▶ _文章节选_:
5—6世纪中亚与中国佛教艺术之关系研究
—— 以卡拉贴佩佛寺壁画为例①基金项目:国家社科基金西部项目《敦煌石窟中的外来元素与中西文化交融研究》(21XZS011)阶段性研究成果。
2023-07-07祁晓庆敦煌研究院人文研究部甘肃敦煌736200
祁晓庆(敦煌研究院 人文研究部,甘肃 敦煌 736200)
佛教自印度产生后,最初是在印度本土传播。早期佛教的向外传播得益于两个王朝的推动:一是公元前3 世纪古印度摩揭陀国的阿育王,阿育王不仅在国内扶持佛教,将佛教立为国教,而且还将佛教传播到邻近国家,使得佛教这样一个地方性宗教逐渐发展成了世界三大宗教之一;其二是公元前1 世纪至公元3世纪的贵霜王朝,历代贵霜国王都采取了宗教包容政策,迦腻色伽王更是大力发展佛教,使得佛教向阿姆河以北地区传播,在巴克特里亚北部的铁尔梅兹地区发现的多处大型佛教建筑群就是贵霜时期佛教向北传播的明证。

▶ _所列数据行_:
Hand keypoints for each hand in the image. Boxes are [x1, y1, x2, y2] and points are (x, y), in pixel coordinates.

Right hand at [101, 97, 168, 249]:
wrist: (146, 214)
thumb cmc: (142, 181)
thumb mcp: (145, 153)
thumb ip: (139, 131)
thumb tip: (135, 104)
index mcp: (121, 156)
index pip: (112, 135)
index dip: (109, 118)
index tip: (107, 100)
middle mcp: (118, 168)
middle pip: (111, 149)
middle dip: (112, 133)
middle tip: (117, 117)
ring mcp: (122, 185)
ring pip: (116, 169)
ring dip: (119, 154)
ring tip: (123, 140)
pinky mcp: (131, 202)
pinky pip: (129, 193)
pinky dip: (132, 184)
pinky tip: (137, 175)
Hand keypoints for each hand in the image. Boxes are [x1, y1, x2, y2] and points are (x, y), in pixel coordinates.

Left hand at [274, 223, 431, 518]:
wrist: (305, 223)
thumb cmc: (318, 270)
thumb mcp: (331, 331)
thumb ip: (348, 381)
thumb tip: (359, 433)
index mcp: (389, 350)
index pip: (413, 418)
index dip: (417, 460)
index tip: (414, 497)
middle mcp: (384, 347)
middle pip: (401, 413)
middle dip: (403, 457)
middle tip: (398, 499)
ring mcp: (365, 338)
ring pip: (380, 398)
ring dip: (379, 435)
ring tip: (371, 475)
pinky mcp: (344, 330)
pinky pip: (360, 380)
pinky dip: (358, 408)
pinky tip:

▶ _完成下列任务_:
a. 根据关于佛教传播的文章节选,贵霜王朝存在于哪个时间段?
b. 请接着关于佛教传播的文章节选的最后一句,把这段文字继续写下去。
上面的数据行是单独的材料,与文章节选没有关系。

▶ _各题答案_:
a. 贵霜王朝存在于公元前1世纪至公元3世纪。

b.
位于乌兹别克斯坦南部的铁尔梅兹地区发现了大量的佛教遗迹,早在20 世纪中期就受到学者们的关注,其中又以卡拉贴佩(Kara-tepe)和法雅兹贴佩(Fayaz-tepe)两个佛教寺院规模最大,堪称贵霜时期巴克特里亚北部最大的佛教中心。在这两个佛寺遗址发现的钱币表明这两座佛寺修建的年代不晚于1 世纪,2—4 世纪是佛寺建造的全盛时期。4 世纪萨珊军队入侵中亚后,这里的佛寺一度荒废,后来又逐渐恢复,虽然没有恢复到贵霜时代的繁荣状态,但也发现了5—6 世纪的一些壁画和建筑遗迹,说明这一时期仍然有佛教僧人在此活动。本文即以这两个佛教寺院的部分壁画内容为中心,探讨5—6 世纪粟特佛教艺术与中国佛教艺术之间的关系。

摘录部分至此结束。